Tampere University also has several ongoing studies where various biomedical and register data are analysed using data science methods.

“Finland has unique opportunities especially in the health sector because we have huge, comprehensive datasets in various health care registers,” says Auvinen.

Finnish healthcare covers the entire population, everyone uses the same healthcare system, and every person’s health data is collected. This is Finland's strength. Most of the world’s countries do not have such a centralised and systematic collection of usable data.

For example, the Cancer Register established in 1954 is a unique database of information on all cancer patients in Finland.

Secondary Use Act extended and complicated the use of patient data for research

While treating patients, hospitals accumulate plenty of data in patient registers. This so-called real-world data has traditionally been used in register-based studies in medicine, nursing, and health sciences.
The Act on Secondary Use of Health and Social Data, which entered into force in Finland in 2019, provides a basis for using patient data in research. However, researchers see both advantages and disadvantages in it.

“Even though the Act also imposes significant restrictions on research, it has opened opportunities for accessing the large amount of data collected in hospitals. The computational analysis of patient data allows us to learn about the ways patients have been treated and what the impact of the treatments has been,” Nykter says.

Auvinen, on the other hand, regrets that the Act has slowed down the process of obtaining research permits and hugely increased the price of data use. This makes research difficult especially if it is not done in a large-scale and well-funded project.

University hospital’s data lake provides more data

Biobanks and data lakes created by hospitals provide extensive data for research purposes.

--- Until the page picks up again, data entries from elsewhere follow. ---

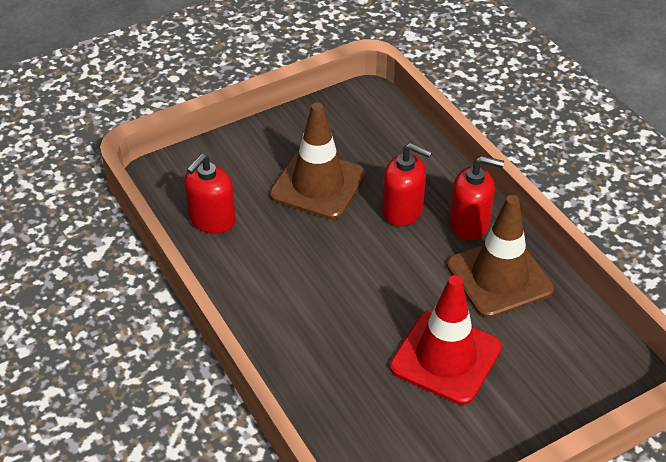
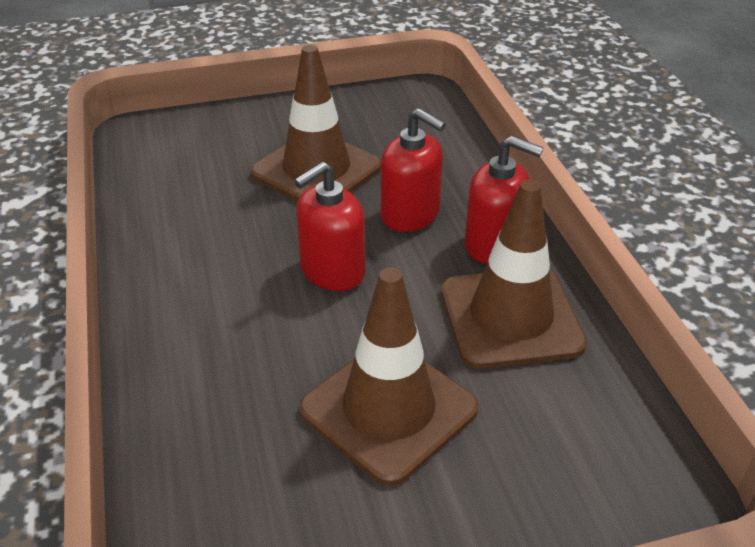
camera: 15 degrees right, 5 degrees down
red soap dispenser [184,154,236,234] -> red soap dispenser moved to [294,162,365,291]
red traffic cone [390,275,502,405] -> brown traffic cone [299,267,479,486]

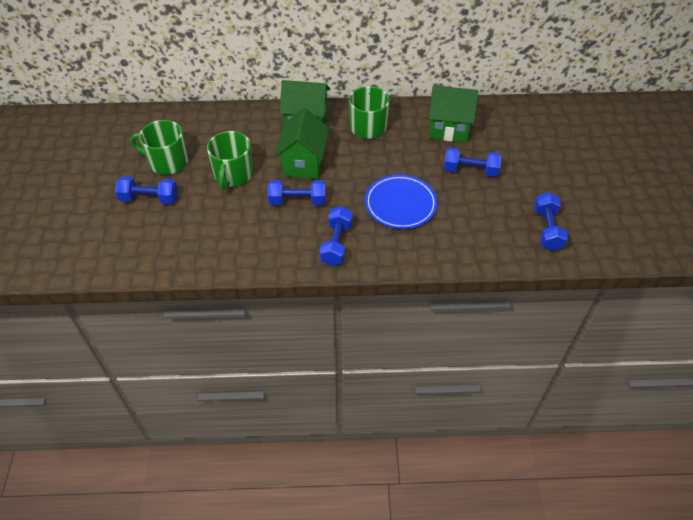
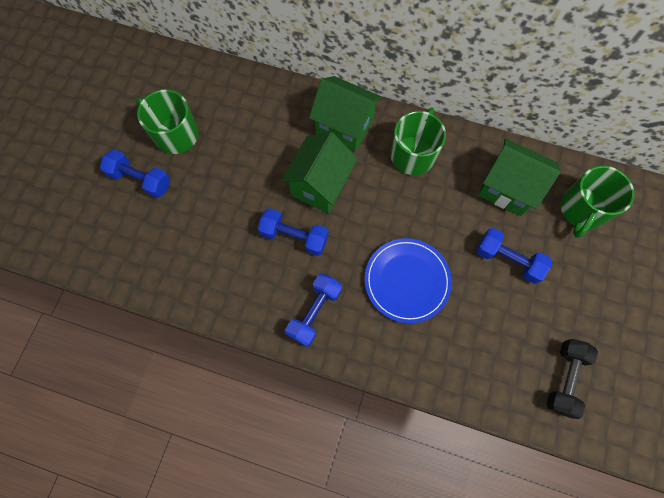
camera: 20 degrees right, 20 degrees up
green mug [207,131,254,190] -> green mug moved to [561,166,634,238]
blue dumbbell [534,192,568,251] -> black dumbbell [546,339,598,419]

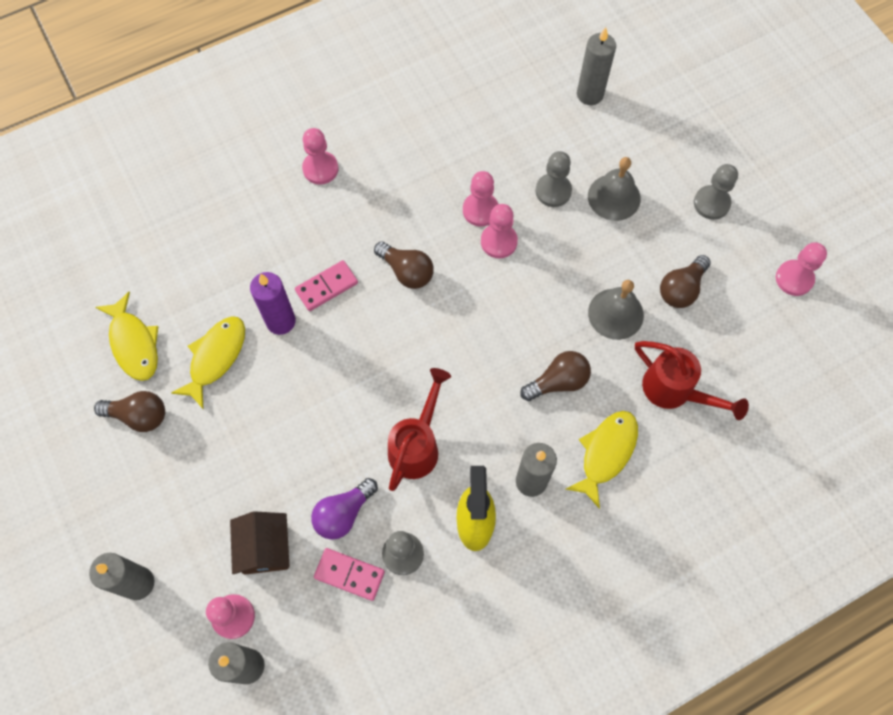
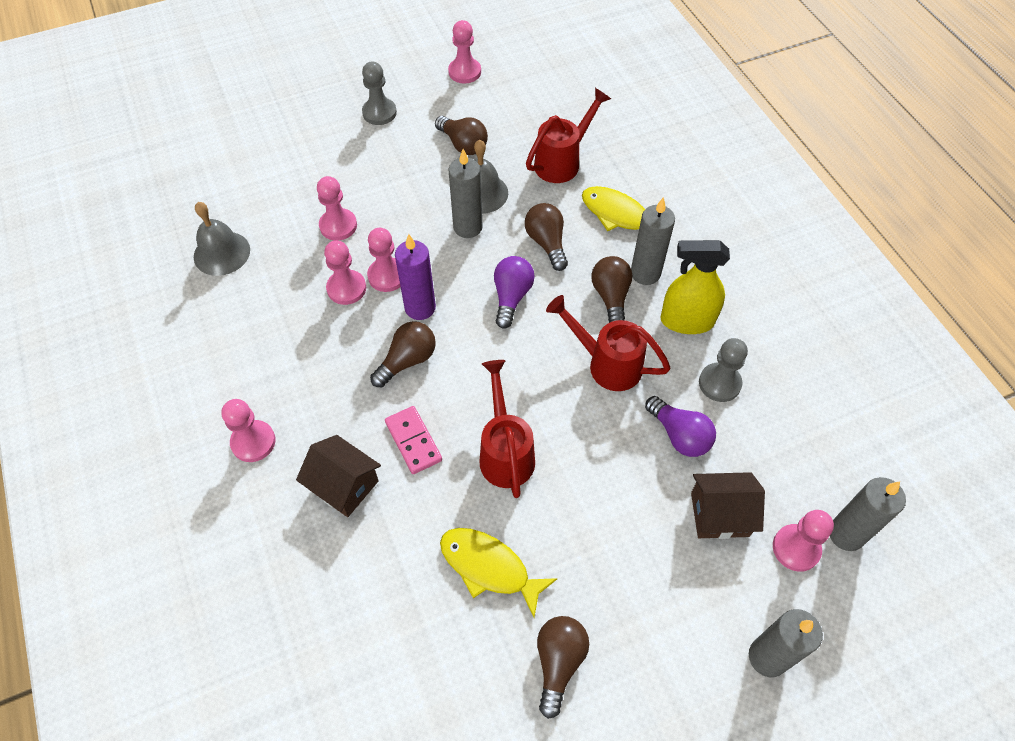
camera: 85 degrees left, 10 degrees down
yellow fish [96,292,159,381] -> none
purple candle [250,272,296,335] -> purple candle moved to [395,234,436,320]
pink domino [314,548,385,601] -> none
grey pawn [535,151,572,207] -> pink pawn [317,176,357,241]
grey candle [577,27,616,105] -> grey candle moved to [448,149,483,238]
grey bell [588,157,641,221] -> grey bell moved to [194,202,250,276]
none -> brown house [296,435,381,517]
none -> red watering can [480,360,535,498]
none -> purple light bulb [494,256,535,329]
none -> brown light bulb [591,256,633,323]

A data lake is a collection of all digital patient data in a hospital. The data it contains is accessible to researchers in the hospital’s secure IT environment if they have obtained a permission to study a particular dataset.

“The data lake allows us to use real-world data more efficiently in research. It will also provide us with a better interface to hospital activities and data analytics can also gradually begin to support the treating physician in patient care,” says Nykter.

New technologies, such as genome sequencing for cancer treatment, can also be introduced in patient care pathways.

Aiming for leadership in health data science

“Our goal is to bring our high-level cancer genomics research to the clinical context in a few years’ time,” Nykter says.

The ambitious goal of the PROFI6 project is for Tampere University to strengthen its position as an internationally prominent researcher and practitioner of health data science in close cooperation with Tampere University Hospital. In Finland, Aalto University and the University of Helsinki have their own artificial intelligence flagship projects, but they mainly focus on methodological development.

“The specific aim of our research programme is to bring the latest computational methods to medicine and patient care,” Nykter says.

“We bring together clinical research and machine learning and use high-level computational methods to study medical issues. Our very close collaboration with Tampere University Hospital is an asset,” he adds.


Read more on the project's web pages

The Academy of Finland PROFI6 funding

At the beginning of 2021, the Academy of Finland made decisions on the PROFI6 competitive funding to support universities in strengthening their research profile and improving the quality of research.
The Academy granted Tampere University €12.7 million for enhancing the profiling of strategic research.
Four profiling areas are funded in Tampere University’s spearhead fields of technology, health, and society:
    1) Health Data Science
    2) Games as a Platform to Tackle Grand Challenges
    3) TAU Imaging Research Platform
    4) Sustainable Transformation of Urban Environments.